The reply is a verbatim copy of the listing below with its images dropped.

_____

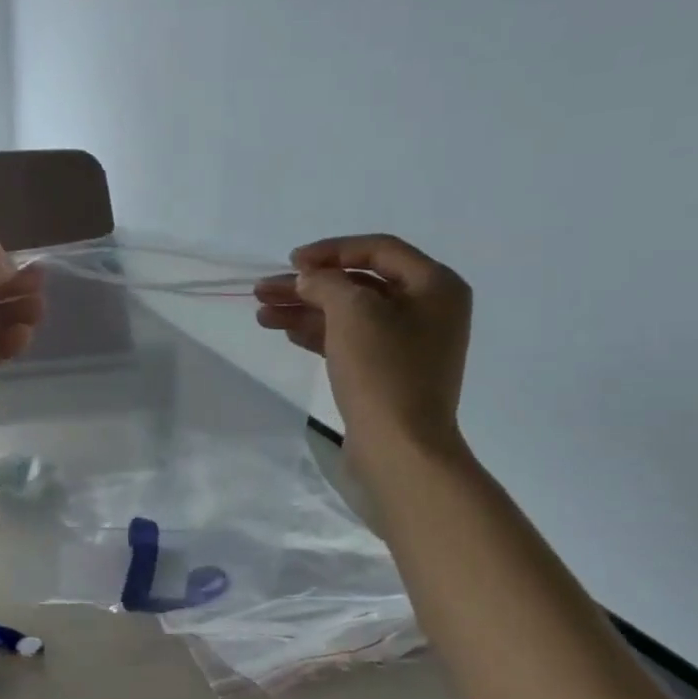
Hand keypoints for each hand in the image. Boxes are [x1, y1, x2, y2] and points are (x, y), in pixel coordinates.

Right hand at [253, 234, 473, 475]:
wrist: (400, 448)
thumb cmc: (383, 371)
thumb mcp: (352, 312)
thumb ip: (326, 283)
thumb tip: (308, 279)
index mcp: (435, 285)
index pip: (378, 249)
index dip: (331, 250)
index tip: (291, 262)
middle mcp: (428, 310)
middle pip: (359, 284)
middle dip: (309, 286)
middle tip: (262, 290)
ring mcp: (409, 345)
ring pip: (350, 315)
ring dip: (306, 311)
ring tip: (263, 315)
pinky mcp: (390, 374)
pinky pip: (352, 342)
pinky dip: (320, 335)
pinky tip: (288, 333)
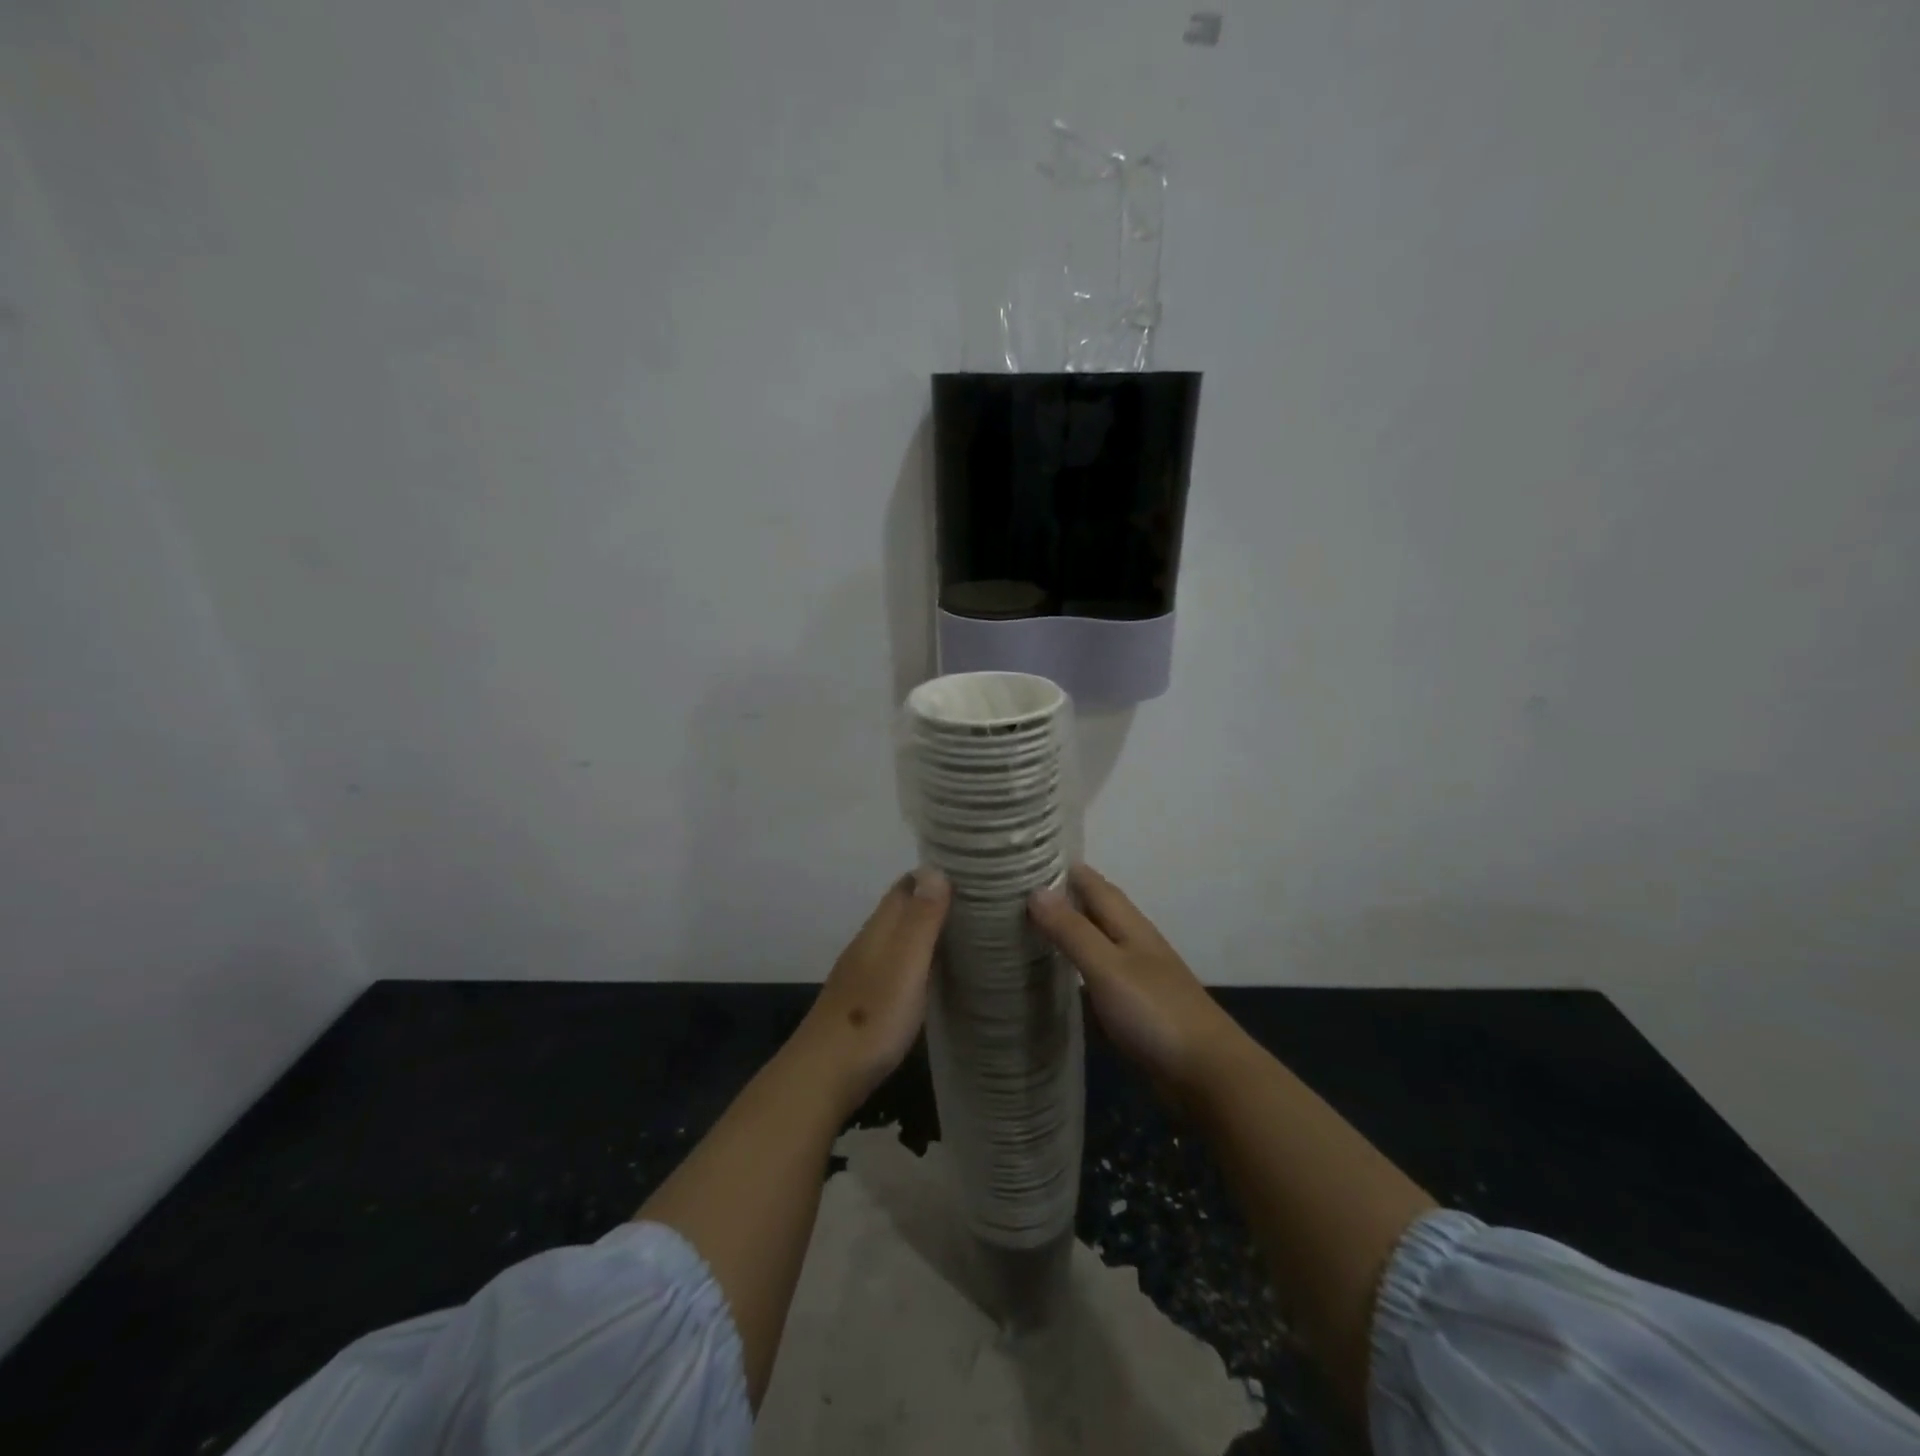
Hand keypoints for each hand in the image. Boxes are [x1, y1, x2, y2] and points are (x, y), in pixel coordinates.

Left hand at [796, 868, 949, 1106]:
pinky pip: (895, 965)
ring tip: (963, 934)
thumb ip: (921, 919)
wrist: (824, 1075)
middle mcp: (868, 944)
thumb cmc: (873, 1017)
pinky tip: (932, 974)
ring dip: (924, 930)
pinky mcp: (864, 1001)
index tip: (969, 873)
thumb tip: (936, 869)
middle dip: (932, 900)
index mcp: (879, 930)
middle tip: (976, 903)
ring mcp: (862, 973)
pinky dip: (916, 958)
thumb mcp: (906, 964)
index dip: (933, 875)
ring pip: (897, 938)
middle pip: (900, 910)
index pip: (905, 887)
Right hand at [1029, 864, 1236, 1090]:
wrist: (1207, 1074)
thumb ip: (1072, 931)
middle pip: (1096, 909)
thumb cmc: (1155, 1012)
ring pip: (1098, 941)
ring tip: (1029, 928)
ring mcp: (1138, 976)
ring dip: (1070, 931)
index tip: (1026, 858)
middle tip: (1017, 892)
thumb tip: (1035, 890)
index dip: (1064, 869)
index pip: (1094, 884)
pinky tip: (1060, 977)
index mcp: (1130, 926)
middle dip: (1063, 897)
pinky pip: (1100, 974)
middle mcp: (1135, 943)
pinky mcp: (1136, 1007)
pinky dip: (1078, 967)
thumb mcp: (1107, 967)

_____

### [Exercise response]
Hand keypoints for each hand in the image. Boxes are [x1, y1, x2, y2] and points are (x, y), in pixel coordinates.

Right hand at [253, 234, 473, 475]:
wrist: (400, 448)
thumb cmc: (383, 371)
thumb mcp: (352, 312)
thumb ip: (326, 283)
thumb tip: (308, 279)
index mcp: (435, 285)
index pip: (378, 249)
index dip: (331, 250)
index tip: (291, 262)
middle mcp: (428, 310)
middle pip: (359, 284)
middle dip: (309, 286)
middle tip: (262, 290)
ring mcp: (409, 345)
ring pip: (350, 315)
ring dip: (306, 311)
ring tip: (263, 315)
pinky mcp: (390, 374)
pinky pip: (352, 342)
pinky dip: (320, 335)
pinky tip: (288, 333)
Hand keypoints for each hand in the image. Boxes are [x1, y1, x2, y2] and points are (x, y), in pixel coordinates.

Left hand at [796, 868, 949, 1106]:
pinky pip: (895, 965)
ring tip: (963, 934)
thumb ip: (921, 919)
wrist: (824, 1075)
middle mcp: (868, 944)
thumb cmc: (873, 1017)
pinky tip: (932, 974)
ring dip: (924, 930)
pinky mcp: (864, 1001)
index tip: (969, 873)
thumb tip: (936, 869)
middle dip: (932, 900)
index mcp: (879, 930)
middle tip: (976, 903)
ring mcp: (862, 973)
pinky dip: (916, 958)
thumb mcp: (906, 964)
index dip: (933, 875)
ring pip: (897, 938)
middle pip: (900, 910)
index pip: (905, 887)
Right hand at [1029, 864, 1236, 1090]:
wrist: (1207, 1074)
thumb ip: (1072, 931)
middle pip: (1096, 909)
thumb cmc: (1155, 1012)
ring pip: (1098, 941)
ring tip: (1029, 928)
ring mcp: (1138, 976)
ring dip: (1070, 931)
index tip: (1026, 858)
middle tip: (1017, 892)
thumb tip: (1035, 890)
index dip: (1064, 869)
index pip: (1094, 884)
pinky tip: (1060, 977)
index mcp: (1130, 926)
middle dip: (1063, 897)
pinky pip: (1100, 974)
middle mcp: (1135, 943)
pinky mcp: (1136, 1007)
pinky dip: (1078, 967)
thumb mcp: (1107, 967)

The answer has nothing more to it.